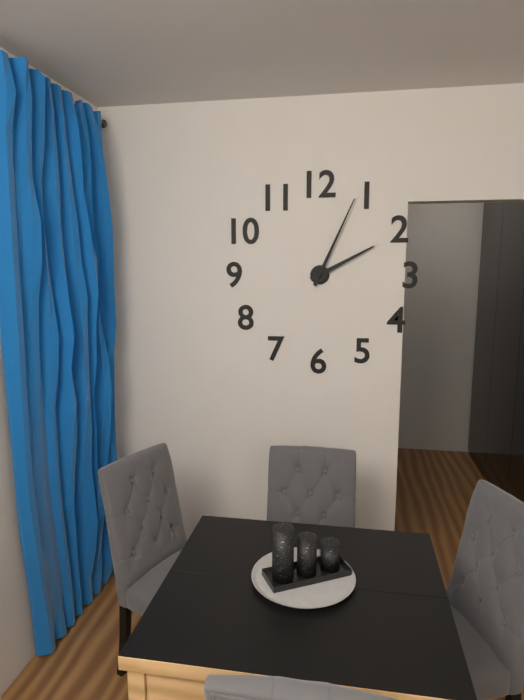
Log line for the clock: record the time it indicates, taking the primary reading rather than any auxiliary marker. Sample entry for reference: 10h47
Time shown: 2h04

● ● ● ● ●

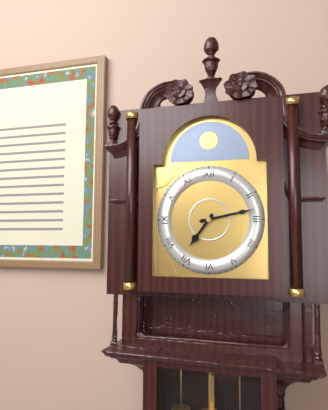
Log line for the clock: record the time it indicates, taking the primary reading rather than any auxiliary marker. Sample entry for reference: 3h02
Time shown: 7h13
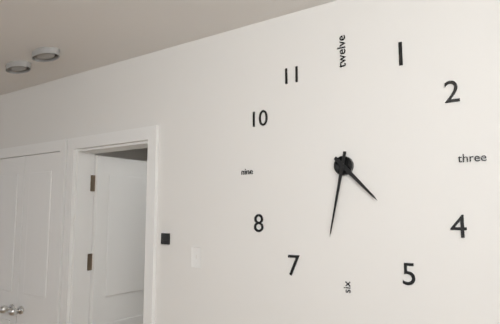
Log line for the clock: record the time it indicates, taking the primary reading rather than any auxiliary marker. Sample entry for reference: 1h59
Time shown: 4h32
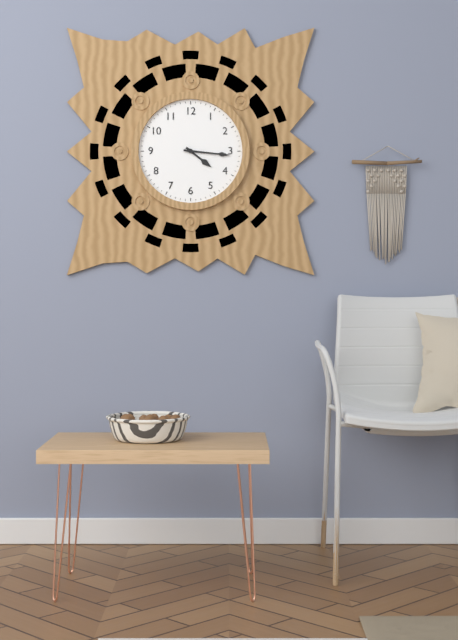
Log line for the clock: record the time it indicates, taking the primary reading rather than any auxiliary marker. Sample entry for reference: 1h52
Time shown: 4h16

● ● ● ● ●

Lay out the rows from the line with "for reference: 10h47" to the line with "Time shown: 2h04" as a two-column CSV with the header text,reading. Give one row for each, placing its wording and its answer each in a single quoted field with line breaks turned into spaces.

Solution for this exercise ▸
text,reading
"Log line for the clock: record the time it indicates, taking the primary reading rather than any auxiliary marker. Sample entry for reference: 10h47 Time shown:","2h04"